In short - both of them sought to convince us it had nothing to do with Kenny. Michael Noonan weighed in, with a weird explanation about how in big parties "there's bound to be differences of opinion", and what mattered was that they "work through it as honestly as possible".

This was soothing stuff, putting Noonan's credibility behind the claim that nothing wrong was going on. And it was entirely divorced from reality. Noonan was saying that what was happening wasn't happening, that something else entirely was happening - to do with honest disagreements about policies.

This is beyond odd. This is seriously disturbed.

Then, it turned out none of them were aware of the law - McNulty couldn't be appointed while seeking election. The whole thing wasn't just a stroke, it was a stroke they were too incompetent to carry through.

At which point, according to the Irish Times, "Kenny apologises over McNulty debacle".

Really? Kenny said, "I take responsibility for this having evolved to what people might imagine it is."

Where's the apology? He takes responsibility. For the issue evolving into something distorted by our twisted imaginations.

"I accept responsibility perhaps for not taking a closer view of how this evolved." And Heather Humphreys had nothing to do with it.

Why didn't he - and she - tell us this at the beginning? Why did they mislead us that it was all about Humphreys?

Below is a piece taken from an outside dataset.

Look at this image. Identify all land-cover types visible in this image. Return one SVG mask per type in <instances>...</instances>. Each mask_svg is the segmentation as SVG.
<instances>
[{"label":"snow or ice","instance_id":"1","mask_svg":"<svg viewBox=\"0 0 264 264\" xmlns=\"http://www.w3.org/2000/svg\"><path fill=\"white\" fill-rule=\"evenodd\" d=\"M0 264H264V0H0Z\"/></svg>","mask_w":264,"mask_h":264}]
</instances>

Is it really okay for the Taoiseach to do what he did, then he makes a non-apology and everyone moves on?

Did Enda Kenny lie to us?

You won't find a straightforward statement in which he said he had nothing to do with the stroke. Instead, he said, "ministers are free to make nominations to particular boards". Sleeveen language. Deliberately deceptive, while taking pains not to formally lie.

Such things have happened down through the years. It's part of political life. But these days, under this government there's an arrogance born of self-belief that allows them to say what they like - because, they're the Good Guys, and what matters is that they win.

Mind you, I'm a refugee from the paranoid Seventies. We had a saying: Just because you're paranoid doesn't mean they're not out to get you.

By the way, having done my homework I can reveal that there's no Fine Gael/CIA assassination drone base on Inishbofin. It's on Inishturk.